Immediately after initialing of the Sinai agreement with Egypt, Prime Minister Yitzhak Rabin addressed a special plea to American and Canadian rabbis “to promote the promise” of the new agreement by strengthening Israel greater response to the forthcoming High Holiday program in behalf of Israel Bonds. 

Mr. Rabin’s message was cabled to Rabbi Leon Kronish, chairman of the National Rabbinic Cabinet of the Israel Bond Organization, hours after the accord had been approved in Jerusalem and Alexandria. 

The Prime Minister said that the new agreement “reflects our determination to make every effort to move toward peace, while carrying forward the social and economic development of Israel, which is so urgent and vital to the Jewish people everywhere.” 

— September 11, 1975

25 Years ago

Cedar Village’s Edward Vincour dies 

Edward W. Vincour, president and CEO of Cedar Village since May 1999, died September 10. 

Vincour, who established the first Jewish hospice in Ohio, was a recognized leader in the field of aging and a pioneer in noninstitutional models of care.
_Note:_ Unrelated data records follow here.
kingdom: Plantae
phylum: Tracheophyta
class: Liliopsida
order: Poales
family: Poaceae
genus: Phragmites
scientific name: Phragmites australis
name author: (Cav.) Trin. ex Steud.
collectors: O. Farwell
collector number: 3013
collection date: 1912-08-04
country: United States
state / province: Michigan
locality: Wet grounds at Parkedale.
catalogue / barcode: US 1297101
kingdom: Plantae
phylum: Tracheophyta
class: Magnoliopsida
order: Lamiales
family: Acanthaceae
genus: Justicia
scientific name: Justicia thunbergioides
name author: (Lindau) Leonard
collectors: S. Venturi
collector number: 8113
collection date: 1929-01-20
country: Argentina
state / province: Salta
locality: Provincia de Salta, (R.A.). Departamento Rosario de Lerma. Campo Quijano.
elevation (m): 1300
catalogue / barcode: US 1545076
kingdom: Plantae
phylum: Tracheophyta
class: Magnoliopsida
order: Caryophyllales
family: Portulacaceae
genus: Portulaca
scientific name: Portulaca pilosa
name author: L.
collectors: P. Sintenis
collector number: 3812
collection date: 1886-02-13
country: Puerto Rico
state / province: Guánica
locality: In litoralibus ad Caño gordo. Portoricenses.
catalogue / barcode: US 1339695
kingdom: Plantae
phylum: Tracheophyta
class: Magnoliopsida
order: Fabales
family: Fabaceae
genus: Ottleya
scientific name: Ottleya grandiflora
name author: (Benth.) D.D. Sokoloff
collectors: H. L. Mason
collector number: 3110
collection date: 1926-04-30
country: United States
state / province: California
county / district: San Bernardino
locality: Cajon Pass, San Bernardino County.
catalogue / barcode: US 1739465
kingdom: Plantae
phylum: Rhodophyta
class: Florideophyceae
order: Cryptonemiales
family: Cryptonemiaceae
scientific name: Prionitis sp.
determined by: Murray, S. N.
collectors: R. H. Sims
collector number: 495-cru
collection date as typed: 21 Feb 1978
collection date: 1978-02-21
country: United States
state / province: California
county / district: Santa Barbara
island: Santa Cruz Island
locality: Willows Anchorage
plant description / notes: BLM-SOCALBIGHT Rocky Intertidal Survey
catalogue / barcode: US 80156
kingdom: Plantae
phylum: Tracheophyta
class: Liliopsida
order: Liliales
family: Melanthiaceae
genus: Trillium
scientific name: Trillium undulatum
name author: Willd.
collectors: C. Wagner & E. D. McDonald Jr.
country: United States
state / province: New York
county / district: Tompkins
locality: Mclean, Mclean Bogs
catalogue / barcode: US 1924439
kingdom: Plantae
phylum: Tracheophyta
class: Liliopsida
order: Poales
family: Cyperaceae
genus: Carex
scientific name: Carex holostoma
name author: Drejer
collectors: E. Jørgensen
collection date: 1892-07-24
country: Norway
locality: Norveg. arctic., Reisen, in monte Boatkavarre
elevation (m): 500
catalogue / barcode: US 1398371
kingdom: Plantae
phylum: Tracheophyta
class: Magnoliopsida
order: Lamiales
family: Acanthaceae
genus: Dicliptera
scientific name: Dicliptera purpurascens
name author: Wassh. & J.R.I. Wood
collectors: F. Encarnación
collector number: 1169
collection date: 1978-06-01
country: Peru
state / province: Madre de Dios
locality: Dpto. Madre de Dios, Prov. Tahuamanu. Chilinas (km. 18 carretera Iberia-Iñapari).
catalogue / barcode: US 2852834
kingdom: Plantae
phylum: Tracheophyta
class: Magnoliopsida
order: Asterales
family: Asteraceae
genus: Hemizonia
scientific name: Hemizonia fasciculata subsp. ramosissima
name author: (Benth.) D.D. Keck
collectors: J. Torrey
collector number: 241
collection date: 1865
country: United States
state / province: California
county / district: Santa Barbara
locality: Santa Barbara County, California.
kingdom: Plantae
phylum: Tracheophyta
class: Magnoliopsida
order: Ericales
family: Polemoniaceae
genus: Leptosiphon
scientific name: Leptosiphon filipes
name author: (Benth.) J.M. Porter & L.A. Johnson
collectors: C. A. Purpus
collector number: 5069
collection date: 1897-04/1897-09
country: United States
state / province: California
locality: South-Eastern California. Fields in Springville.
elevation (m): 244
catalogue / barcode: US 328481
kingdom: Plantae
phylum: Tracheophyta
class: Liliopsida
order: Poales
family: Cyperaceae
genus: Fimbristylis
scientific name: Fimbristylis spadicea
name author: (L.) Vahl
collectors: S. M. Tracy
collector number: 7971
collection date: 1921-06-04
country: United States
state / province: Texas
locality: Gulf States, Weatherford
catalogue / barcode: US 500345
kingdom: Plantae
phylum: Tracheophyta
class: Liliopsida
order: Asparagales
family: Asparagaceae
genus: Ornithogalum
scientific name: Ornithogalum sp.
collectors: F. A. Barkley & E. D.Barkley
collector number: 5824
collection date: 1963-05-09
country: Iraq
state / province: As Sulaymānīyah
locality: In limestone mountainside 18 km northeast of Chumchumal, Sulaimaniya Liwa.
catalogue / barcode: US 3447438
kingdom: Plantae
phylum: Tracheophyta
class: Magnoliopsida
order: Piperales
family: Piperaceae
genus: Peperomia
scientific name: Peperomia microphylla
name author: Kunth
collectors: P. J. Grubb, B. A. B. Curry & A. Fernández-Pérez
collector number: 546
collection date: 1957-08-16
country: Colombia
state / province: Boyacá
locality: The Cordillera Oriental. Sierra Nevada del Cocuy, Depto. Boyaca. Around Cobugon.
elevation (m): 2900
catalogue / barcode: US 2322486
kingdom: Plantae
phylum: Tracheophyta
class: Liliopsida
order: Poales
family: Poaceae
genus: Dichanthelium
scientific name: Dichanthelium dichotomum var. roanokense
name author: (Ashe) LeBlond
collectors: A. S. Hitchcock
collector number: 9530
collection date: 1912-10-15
In 1991 he received the Dr. Herbert Shore Young Executive Award from the North American Association of Jewish Homes for the Aged. 

Vincour was “very loved” by the facilities staff and residents, said Kim Morris, who handles public relations for Cedar Village. 

— September 14, 2000 

10 Years ago

Cedar Village and West Chester Hospital to collaborate on Fall Speaker’s Bureau 

This fall, Cedar Village is collaborating with West Chester Hospital on a three-part speaker’s series that is free to everyone in the community to attend. 

The first speaker in the series will address falls and how to prevent them in older adults—a timely lecture, as September is Fall Prevention Awareness Month. Falls are very common in our aging population, and learning how to handle a fall once it happens, as well as getting details how to prevent them from happening again, is crucial to keeping those in that demographic safe and out of harm’s way.